EXERCISE DIRECTIONS:
Repeat only the lines below from the one containing "illa Palmstierna krisade" through the one containing "et stora genombrottet", inclusive, exactly as written.

Page-level text extractions
+ + + + +
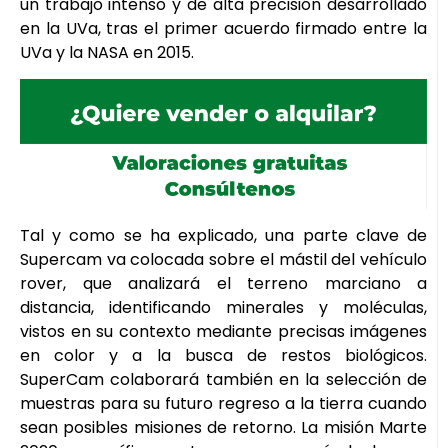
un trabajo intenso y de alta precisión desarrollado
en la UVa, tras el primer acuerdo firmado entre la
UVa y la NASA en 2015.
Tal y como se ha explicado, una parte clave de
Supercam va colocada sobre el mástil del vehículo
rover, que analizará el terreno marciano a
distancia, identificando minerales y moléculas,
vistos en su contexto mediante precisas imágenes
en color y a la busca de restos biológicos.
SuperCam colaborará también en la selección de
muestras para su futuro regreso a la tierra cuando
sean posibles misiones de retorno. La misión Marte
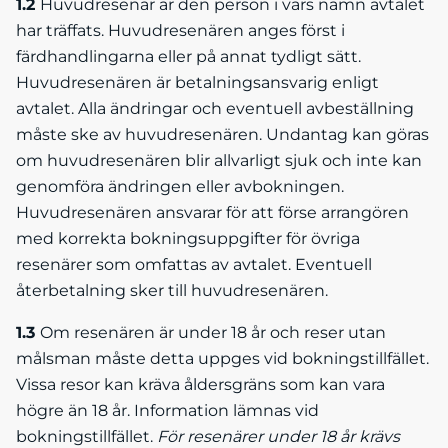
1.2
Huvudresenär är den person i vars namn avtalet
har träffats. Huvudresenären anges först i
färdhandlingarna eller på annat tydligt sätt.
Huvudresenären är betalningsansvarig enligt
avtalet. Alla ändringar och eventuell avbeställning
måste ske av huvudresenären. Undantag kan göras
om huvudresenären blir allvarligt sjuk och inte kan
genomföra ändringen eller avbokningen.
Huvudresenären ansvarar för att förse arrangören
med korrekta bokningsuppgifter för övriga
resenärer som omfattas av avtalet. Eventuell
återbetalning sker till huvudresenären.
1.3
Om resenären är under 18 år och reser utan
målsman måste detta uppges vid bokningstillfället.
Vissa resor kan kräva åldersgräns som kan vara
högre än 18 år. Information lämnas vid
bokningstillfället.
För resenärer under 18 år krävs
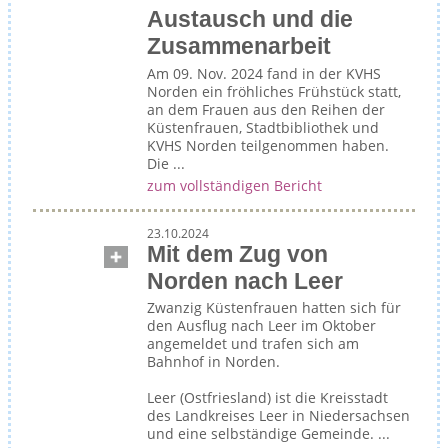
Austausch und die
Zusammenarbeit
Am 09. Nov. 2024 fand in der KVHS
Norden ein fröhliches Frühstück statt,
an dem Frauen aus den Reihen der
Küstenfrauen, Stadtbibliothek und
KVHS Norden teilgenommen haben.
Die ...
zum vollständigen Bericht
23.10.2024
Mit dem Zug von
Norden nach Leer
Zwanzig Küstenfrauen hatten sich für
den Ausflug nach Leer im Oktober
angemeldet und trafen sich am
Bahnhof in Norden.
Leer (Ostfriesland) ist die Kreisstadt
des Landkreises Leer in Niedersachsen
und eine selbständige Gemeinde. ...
+ + + + +
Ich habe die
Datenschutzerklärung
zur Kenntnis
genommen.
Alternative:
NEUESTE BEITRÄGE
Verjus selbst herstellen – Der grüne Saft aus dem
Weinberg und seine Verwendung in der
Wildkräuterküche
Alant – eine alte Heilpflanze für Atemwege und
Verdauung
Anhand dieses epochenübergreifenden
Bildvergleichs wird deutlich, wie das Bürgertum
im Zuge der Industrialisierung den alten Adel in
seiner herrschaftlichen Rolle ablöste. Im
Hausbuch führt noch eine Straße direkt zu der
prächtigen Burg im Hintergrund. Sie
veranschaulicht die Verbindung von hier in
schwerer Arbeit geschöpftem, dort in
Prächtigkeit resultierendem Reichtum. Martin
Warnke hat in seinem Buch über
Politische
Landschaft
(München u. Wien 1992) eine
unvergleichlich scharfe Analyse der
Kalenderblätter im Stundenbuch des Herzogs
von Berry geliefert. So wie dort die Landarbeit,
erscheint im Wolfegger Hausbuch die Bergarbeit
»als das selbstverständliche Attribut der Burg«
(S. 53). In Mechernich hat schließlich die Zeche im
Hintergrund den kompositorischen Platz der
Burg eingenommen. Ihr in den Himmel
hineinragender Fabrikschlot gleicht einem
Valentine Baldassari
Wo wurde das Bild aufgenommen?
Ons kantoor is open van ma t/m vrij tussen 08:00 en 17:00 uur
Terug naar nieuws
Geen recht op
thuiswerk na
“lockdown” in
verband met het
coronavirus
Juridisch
+ + + + +
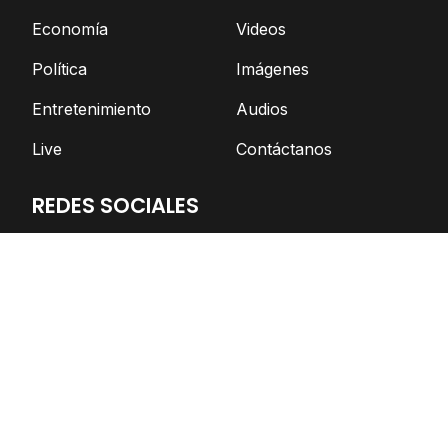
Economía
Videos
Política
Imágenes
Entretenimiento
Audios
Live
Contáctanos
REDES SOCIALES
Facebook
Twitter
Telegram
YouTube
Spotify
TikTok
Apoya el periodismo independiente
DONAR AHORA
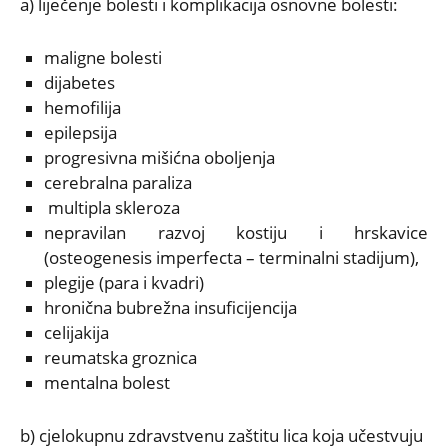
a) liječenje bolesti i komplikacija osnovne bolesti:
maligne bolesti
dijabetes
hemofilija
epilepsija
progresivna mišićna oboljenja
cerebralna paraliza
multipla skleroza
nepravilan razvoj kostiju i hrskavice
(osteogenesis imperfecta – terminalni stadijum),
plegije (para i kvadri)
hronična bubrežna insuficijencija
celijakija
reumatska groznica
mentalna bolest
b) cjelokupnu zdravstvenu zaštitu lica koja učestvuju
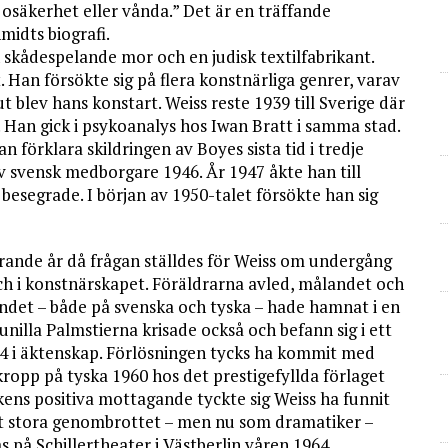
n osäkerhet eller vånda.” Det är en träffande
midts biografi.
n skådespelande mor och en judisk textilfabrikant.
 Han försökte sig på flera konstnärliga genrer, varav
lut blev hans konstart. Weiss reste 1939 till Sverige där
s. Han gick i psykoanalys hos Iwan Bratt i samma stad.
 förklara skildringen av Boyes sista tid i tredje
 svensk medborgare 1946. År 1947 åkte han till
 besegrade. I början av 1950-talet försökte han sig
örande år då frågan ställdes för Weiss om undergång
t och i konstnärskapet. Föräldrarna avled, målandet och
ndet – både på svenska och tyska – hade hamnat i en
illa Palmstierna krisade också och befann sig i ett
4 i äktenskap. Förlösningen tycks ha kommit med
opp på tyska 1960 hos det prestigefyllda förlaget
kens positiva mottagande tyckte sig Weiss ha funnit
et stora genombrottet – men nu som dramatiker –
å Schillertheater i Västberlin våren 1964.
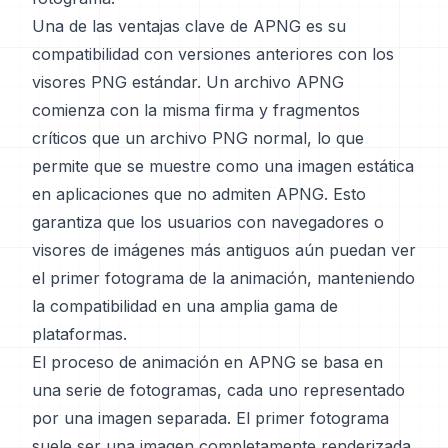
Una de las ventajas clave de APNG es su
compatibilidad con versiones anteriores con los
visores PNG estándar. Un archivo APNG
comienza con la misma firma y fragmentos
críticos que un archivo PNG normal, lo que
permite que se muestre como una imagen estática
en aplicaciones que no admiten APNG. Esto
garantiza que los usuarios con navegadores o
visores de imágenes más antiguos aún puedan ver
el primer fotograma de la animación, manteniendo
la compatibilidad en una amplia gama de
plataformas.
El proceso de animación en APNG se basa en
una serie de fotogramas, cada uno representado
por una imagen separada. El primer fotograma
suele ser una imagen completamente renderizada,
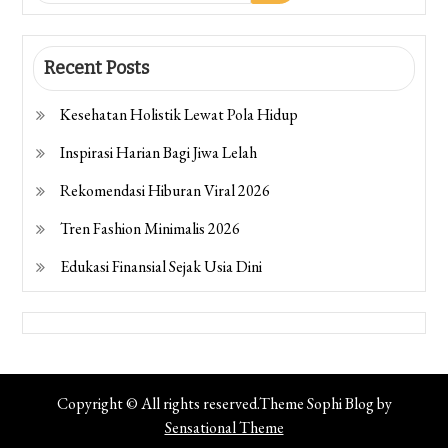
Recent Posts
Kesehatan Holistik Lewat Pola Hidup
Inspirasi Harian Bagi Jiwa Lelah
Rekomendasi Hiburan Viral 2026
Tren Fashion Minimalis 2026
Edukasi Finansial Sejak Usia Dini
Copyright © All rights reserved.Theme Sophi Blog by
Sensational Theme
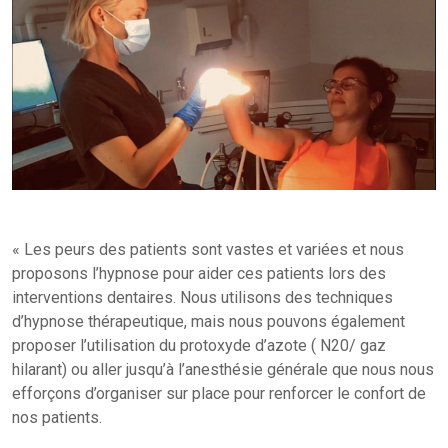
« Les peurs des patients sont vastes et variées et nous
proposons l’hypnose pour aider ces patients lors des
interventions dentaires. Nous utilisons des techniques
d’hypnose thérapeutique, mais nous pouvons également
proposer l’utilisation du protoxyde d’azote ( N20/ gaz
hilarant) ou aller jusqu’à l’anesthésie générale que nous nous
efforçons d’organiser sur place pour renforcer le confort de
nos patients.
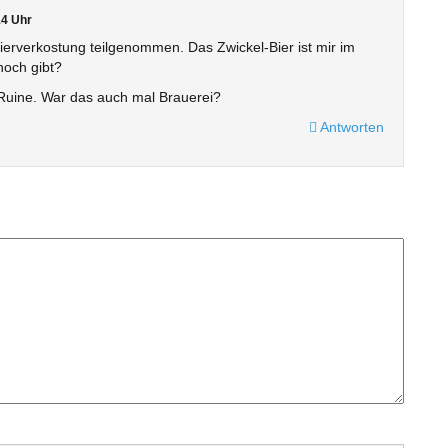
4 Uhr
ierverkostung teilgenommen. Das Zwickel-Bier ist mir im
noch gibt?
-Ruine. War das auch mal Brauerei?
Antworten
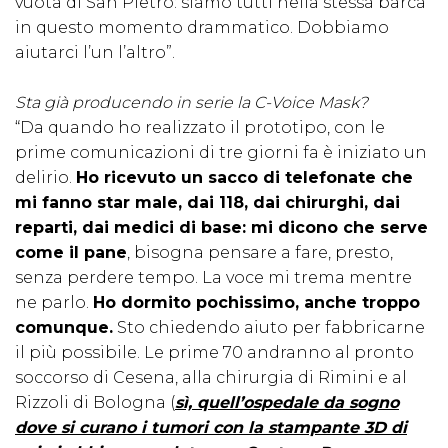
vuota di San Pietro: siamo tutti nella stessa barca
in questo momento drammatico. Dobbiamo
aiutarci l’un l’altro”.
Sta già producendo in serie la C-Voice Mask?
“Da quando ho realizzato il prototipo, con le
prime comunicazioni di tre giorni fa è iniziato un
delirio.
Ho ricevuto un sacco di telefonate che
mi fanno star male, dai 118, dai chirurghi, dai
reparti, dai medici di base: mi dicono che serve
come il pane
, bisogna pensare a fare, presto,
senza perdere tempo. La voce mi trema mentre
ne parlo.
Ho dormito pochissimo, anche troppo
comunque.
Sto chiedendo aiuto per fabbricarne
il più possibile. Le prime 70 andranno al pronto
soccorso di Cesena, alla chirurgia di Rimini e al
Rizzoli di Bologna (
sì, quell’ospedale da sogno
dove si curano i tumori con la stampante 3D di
+ + + + +
ANSWER FOR THE TASK:
illa Palmstierna krisade också och befann sig i ett
4 i äktenskap. Förlösningen tycks ha kommit med
opp på tyska 1960 hos det prestigefyllda förlaget
kens positiva mottagande tyckte sig Weiss ha funnit
et stora genombrottet – men nu som dramatiker –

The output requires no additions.